* _Your tasks_
[a] Decide whether each statement agrees with the Knoxville Nationals report below: (i) Larson led every lap from the pole for the second straight year; (ii) this was Larson's fourth Nationals title; (iii) Larson is only the fourth driver to win three titles in a four-year span. Answer each with yes or no and quote the deciding words of the report.
[b] Please write out the part of the Knoxville Nationals report below, starting with "The Elk Grove, Calif., superstar" and going on through "Schatz and Lasoski.".

* _Document excerpt_
The Elk Grove, Calif., superstar added to his ever-growing stature in another 50-lap Championship Saturday main event dominated by his captivating talents. For the second straight year, Larson led every lap from the pole and was hardly challenged in the race for the most coveted prize in Sprint Car racing.

It’s also Larson’s third Nationals title overall, which cements him alongside Steve Kinser (12 titles), Donny Schatz (11), Doug Wolfgang (five), Danny Lasoski (four), Kenny Weld (four), and Mark Kinser (three) to win at least a trio of Knoxville Crown Jewels. Even better, he’s only the fourth driver to win his three titles in a four-year span, joining Steve Kinser, Schatz and Lasoski.

RELATED: 2024 Knoxville Nationals Saturday Results At Knoxville Raceway

“It’s special. I wish we could claim 2020 as a Knoxville Nationals. It’d be four out of five, I guess,” the 32-year-old Larson said. “It’s pretty amazing. I was a fan watching Donny, and a competitor a little bit when he was on his run there. You’re watching it and you can’t believe that he’s winning gate toughest Sprint Car race in the world, easily, every year … (he won) nine out of 10 (from 2006-15).”

“We seem to have hit on something here. We race really well. I feel like our car gets better and better every year we come here.”

Larson’s margin of victory goes down as nearly four seconds better than Scelzi, but according to him the feat wasn’t necessarily as breezy as it looked.

* _The data_
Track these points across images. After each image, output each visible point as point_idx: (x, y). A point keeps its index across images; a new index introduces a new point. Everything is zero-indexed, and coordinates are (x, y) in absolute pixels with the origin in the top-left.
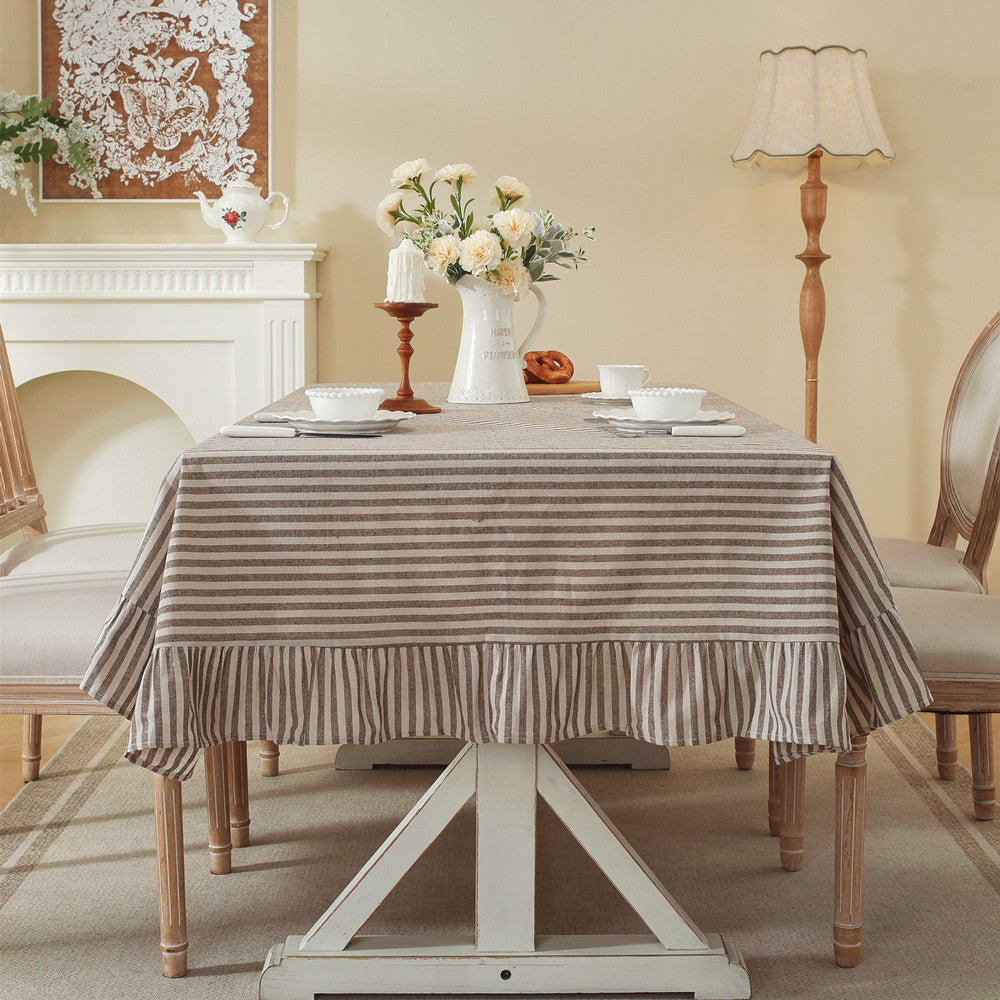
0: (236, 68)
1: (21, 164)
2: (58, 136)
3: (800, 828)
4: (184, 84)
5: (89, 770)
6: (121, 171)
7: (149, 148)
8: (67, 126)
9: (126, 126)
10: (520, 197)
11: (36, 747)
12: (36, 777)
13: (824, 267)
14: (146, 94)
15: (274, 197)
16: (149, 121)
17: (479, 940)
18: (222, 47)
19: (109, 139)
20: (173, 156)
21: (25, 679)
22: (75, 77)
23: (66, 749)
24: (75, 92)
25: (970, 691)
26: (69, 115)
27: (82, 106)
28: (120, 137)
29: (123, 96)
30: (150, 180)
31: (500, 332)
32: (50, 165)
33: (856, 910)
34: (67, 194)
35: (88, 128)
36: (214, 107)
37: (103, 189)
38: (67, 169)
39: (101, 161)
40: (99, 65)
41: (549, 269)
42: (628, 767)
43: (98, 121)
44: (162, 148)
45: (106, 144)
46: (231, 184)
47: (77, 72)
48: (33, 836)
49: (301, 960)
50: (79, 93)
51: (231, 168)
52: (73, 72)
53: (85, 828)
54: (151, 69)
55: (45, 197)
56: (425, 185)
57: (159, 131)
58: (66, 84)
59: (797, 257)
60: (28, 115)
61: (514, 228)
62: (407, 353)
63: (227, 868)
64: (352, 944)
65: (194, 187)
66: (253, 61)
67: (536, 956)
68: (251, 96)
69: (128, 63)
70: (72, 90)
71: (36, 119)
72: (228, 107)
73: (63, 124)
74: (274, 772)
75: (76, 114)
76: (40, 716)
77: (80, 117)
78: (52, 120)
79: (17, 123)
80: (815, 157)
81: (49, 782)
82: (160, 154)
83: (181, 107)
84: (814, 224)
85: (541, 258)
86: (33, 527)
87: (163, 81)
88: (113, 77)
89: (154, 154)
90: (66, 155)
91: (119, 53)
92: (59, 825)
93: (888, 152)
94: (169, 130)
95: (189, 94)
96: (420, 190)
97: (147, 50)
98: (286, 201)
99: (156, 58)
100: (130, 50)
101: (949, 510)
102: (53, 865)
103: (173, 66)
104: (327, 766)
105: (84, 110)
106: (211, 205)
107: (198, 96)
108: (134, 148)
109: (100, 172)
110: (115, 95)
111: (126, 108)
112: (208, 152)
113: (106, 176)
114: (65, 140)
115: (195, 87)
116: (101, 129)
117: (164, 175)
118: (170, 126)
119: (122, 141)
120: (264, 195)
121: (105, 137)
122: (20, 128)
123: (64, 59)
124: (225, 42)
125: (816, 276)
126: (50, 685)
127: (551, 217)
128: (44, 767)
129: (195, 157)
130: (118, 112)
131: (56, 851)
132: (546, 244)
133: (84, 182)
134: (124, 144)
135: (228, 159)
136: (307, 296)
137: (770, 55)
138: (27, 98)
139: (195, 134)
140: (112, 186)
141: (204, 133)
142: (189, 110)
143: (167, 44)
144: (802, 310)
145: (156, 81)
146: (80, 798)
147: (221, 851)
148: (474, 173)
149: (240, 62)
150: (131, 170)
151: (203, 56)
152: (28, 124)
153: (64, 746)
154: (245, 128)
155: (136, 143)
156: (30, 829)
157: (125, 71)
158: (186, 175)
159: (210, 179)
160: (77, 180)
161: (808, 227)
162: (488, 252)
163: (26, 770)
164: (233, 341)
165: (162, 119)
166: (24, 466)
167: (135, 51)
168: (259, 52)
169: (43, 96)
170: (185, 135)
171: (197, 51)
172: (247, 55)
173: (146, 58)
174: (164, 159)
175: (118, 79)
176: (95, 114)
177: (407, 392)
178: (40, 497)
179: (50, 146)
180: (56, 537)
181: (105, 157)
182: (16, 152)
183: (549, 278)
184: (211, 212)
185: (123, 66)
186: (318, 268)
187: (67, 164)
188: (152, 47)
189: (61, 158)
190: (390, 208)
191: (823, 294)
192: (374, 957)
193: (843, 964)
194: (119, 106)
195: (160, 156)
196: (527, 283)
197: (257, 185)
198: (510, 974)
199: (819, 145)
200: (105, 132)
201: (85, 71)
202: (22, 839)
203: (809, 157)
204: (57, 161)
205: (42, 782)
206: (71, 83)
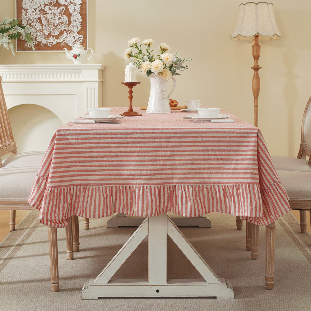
0: (77, 10)
1: (10, 40)
2: (22, 31)
3: (257, 246)
4: (61, 15)
5: (30, 228)
6: (41, 42)
7: (50, 35)
8: (24, 28)
9: (43, 28)
10: (167, 49)
11: (14, 221)
12: (14, 230)
13: (260, 71)
14: (49, 18)
15: (89, 50)
16: (50, 27)
17: (150, 280)
18: (72, 3)
19: (37, 32)
20: (57, 37)
21: (8, 199)
22: (27, 13)
23: (23, 221)
24: (27, 18)
25: (308, 203)
26: (25, 25)
27: (29, 22)
28: (41, 31)
29: (42, 19)
30: (50, 45)
31: (162, 91)
32: (19, 40)
33: (272, 271)
34: (25, 49)
35: (31, 28)
36: (70, 22)
37: (35, 48)
38: (24, 41)
39: (35, 39)
40: (34, 9)
41: (177, 71)
42: (198, 227)
43: (34, 26)
44: (54, 35)
45: (37, 33)
46: (75, 46)
47: (27, 11)
48: (12, 248)
49: (94, 286)
50: (28, 18)
51: (75, 41)
52: (26, 11)
53: (29, 246)
54: (50, 10)
55: (17, 50)
56: (138, 45)
57: (53, 30)
58: (24, 15)
59: (252, 68)
60: (12, 25)
61: (167, 59)
62: (131, 98)
63: (72, 258)
64: (110, 281)
65: (64, 47)
66: (82, 8)
67: (167, 285)
68: (81, 18)
69: (43, 8)
70: (26, 17)
71: (15, 26)
72: (74, 22)
73: (23, 27)
74: (88, 228)
75: (27, 24)
76: (15, 211)
77: (29, 25)
78: (20, 26)
79: (9, 27)
80: (257, 36)
81: (18, 232)
82: (53, 36)
83: (60, 22)
84: (256, 58)
85: (175, 68)
86: (13, 152)
87: (54, 14)
88: (39, 13)
89: (51, 37)
90: (24, 37)
91: (40, 5)
92: (21, 245)
93: (279, 35)
94: (56, 29)
95: (62, 18)
96: (137, 47)
97: (49, 4)
98: (92, 51)
99: (52, 7)
100: (44, 4)
101: (304, 147)
102: (18, 257)
103: (57, 9)
104: (104, 227)
105: (30, 23)
106: (69, 52)
107: (65, 19)
108: (45, 35)
109: (35, 42)
110: (39, 19)
111: (43, 22)
112: (68, 36)
113: (37, 43)
114: (24, 32)
115: (64, 16)
116: (35, 29)
117: (55, 43)
118: (56, 28)
119: (41, 33)
120: (85, 49)
121: (36, 31)
122: (10, 29)
123: (23, 7)
124: (73, 2)
125: (257, 73)
126: (16, 201)
127: (178, 55)
128: (16, 227)
129: (64, 38)
130: (40, 24)
131: (19, 253)
132: (176, 64)
133: (30, 45)
134: (42, 33)
135: (74, 38)
136: (99, 80)
137: (242, 5)
138: (12, 19)
139: (64, 30)
140: (39, 46)
141: (67, 30)
142: (62, 23)
143: (55, 2)
144: (253, 84)
145: (52, 14)
146: (27, 236)
147: (70, 253)
148: (154, 42)
149: (78, 8)
150: (44, 42)
151: (66, 6)
152: (12, 27)
153: (23, 220)
154: (79, 28)
155: (46, 33)
156: (12, 246)
157: (42, 11)
158: (61, 43)
159: (69, 44)
160: (28, 45)
161: (254, 58)
162: (160, 66)
163: (11, 227)
164: (76, 95)
165: (54, 26)
166: (10, 133)
167: (45, 5)
168: (84, 5)
169: (17, 19)
170: (61, 31)
171: (65, 5)
172: (80, 6)
173: (49, 7)
174: (54, 38)
175: (40, 13)
176: (33, 24)
177: (131, 110)
178: (15, 143)
179: (19, 34)
180: (20, 155)
181: (36, 37)
182: (8, 36)
183: (177, 74)
184: (69, 54)
185: (41, 9)
186: (102, 72)
187: (24, 40)
188: (51, 4)
189: (22, 38)
190: (128, 53)
191: (259, 79)
192: (117, 285)
193: (268, 288)
194: (40, 22)
195: (53, 37)
196: (171, 76)
197: (83, 46)
198: (159, 291)
199: (258, 33)
200: (36, 30)
201: (30, 11)
202: (9, 249)
203: (255, 37)
204: (21, 39)
205: (16, 232)
206: (26, 15)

* _Results of the exercise_
[a]
(i) Yes: "For the second straight year, Larson led every lap from the pole"
(ii) No: "It’s also Larson’s third Nationals title overall"
(iii) Yes: "he’s only the fourth driver to win his three titles in a four-year span"

[b]
The Elk Grove, Calif., superstar added to his ever-growing stature in another 50-lap Championship Saturday main event dominated by his captivating talents. For the second straight year, Larson led every lap from the pole and was hardly challenged in the race for the most coveted prize in Sprint Car racing.

It’s also Larson’s third Nationals title overall, which cements him alongside Steve Kinser (12 titles), Donny Schatz (11), Doug Wolfgang (five), Danny Lasoski (four), Kenny Weld (four), and Mark Kinser (three) to win at least a trio of Knoxville Crown Jewels. Even better, he’s only the fourth driver to win his three titles in a four-year span, joining Steve Kinser, Schatz and Lasoski.